** DATA EXTRACTS follows **
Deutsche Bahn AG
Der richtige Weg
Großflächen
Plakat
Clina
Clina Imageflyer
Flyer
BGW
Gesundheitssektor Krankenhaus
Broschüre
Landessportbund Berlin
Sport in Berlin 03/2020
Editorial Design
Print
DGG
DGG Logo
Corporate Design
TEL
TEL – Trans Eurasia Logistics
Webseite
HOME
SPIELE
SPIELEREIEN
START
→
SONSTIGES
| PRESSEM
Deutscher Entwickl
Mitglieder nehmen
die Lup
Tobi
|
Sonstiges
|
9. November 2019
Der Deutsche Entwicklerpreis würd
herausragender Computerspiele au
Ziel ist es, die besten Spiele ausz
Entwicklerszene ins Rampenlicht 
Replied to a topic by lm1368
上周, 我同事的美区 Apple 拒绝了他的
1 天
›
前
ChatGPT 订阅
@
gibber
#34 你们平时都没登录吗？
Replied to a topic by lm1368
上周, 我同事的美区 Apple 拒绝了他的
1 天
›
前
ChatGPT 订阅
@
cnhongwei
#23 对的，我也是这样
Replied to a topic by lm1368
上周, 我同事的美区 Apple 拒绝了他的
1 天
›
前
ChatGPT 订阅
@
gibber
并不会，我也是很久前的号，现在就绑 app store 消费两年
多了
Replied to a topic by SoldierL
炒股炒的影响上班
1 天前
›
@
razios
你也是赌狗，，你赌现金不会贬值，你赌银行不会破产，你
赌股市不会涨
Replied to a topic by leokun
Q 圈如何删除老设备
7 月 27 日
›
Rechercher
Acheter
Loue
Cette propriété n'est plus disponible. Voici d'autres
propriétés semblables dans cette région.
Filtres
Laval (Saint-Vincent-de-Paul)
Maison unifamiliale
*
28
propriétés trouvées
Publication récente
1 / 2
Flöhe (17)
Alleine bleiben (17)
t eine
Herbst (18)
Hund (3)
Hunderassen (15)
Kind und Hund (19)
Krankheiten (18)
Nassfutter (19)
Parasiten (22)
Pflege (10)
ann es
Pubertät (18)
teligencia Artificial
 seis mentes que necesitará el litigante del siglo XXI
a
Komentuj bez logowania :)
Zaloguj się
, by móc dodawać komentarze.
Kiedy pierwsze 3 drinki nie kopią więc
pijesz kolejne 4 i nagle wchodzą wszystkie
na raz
** End of DATA EXTRACTS **
**ACTIVITY:** Every entry is to be restated word for word.

**ANSWER TO THIS PROBLEM:**
Deutsche Bahn AG
Der richtige Weg
Großflächen
Plakat
Clina
Clina Imageflyer
Flyer
BGW
Gesundheitssektor Krankenhaus
Broschüre
Landessportbund Berlin
Sport in Berlin 03/2020
Editorial Design
Print
DGG
DGG Logo
Corporate Design
TEL
TEL – Trans Eurasia Logistics
Webseite
HOME
SPIELE
SPIELEREIEN
START
→
SONSTIGES
| PRESSEM
Deutscher Entwickl
Mitglieder nehmen
die Lup
Tobi
|
Sonstiges
|
9. November 2019
Der Deutsche Entwicklerpreis würd
herausragender Computerspiele au
Ziel ist es, die besten Spiele ausz
Entwicklerszene ins Rampenlicht 
Replied to a topic by lm1368
上周, 我同事的美区 Apple 拒绝了他的
1 天
›
前
ChatGPT 订阅
@
gibber
#34 你们平时都没登录吗？
Replied to a topic by lm1368
上周, 我同事的美区 Apple 拒绝了他的
1 天
›
前
ChatGPT 订阅
@
cnhongwei
#23 对的，我也是这样
Replied to a topic by lm1368
上周, 我同事的美区 Apple 拒绝了他的
1 天
›
前
ChatGPT 订阅
@
gibber
并不会，我也是很久前的号，现在就绑 app store 消费两年
多了
Replied to a topic by SoldierL
炒股炒的影响上班
1 天前
›
@
razios
你也是赌狗，，你赌现金不会贬值，你赌银行不会破产，你
赌股市不会涨
Replied to a topic by leokun
Q 圈如何删除老设备
7 月 27 日
›
Rechercher
Acheter
Loue
Cette propriété n'est plus disponible. Voici d'autres
propriétés semblables dans cette région.
Filtres
Laval (Saint-Vincent-de-Paul)
Maison unifamiliale
*
28
propriétés trouvées
Publication récente
1 / 2
Flöhe (17)
Alleine bleiben (17)
t eine
Herbst (18)
Hund (3)
Hunderassen (15)
Kind und Hund (19)
Krankheiten (18)
Nassfutter (19)
Parasiten (22)
Pflege (10)
ann es
Pubertät (18)
teligencia Artificial
 seis mentes que necesitará el litigante del siglo XXI
a
Komentuj bez logowania :)
Zaloguj się
, by móc dodawać komentarze.
Kiedy pierwsze 3 drinki nie kopią więc
pijesz kolejne 4 i nagle wchodzą wszystkie
na raz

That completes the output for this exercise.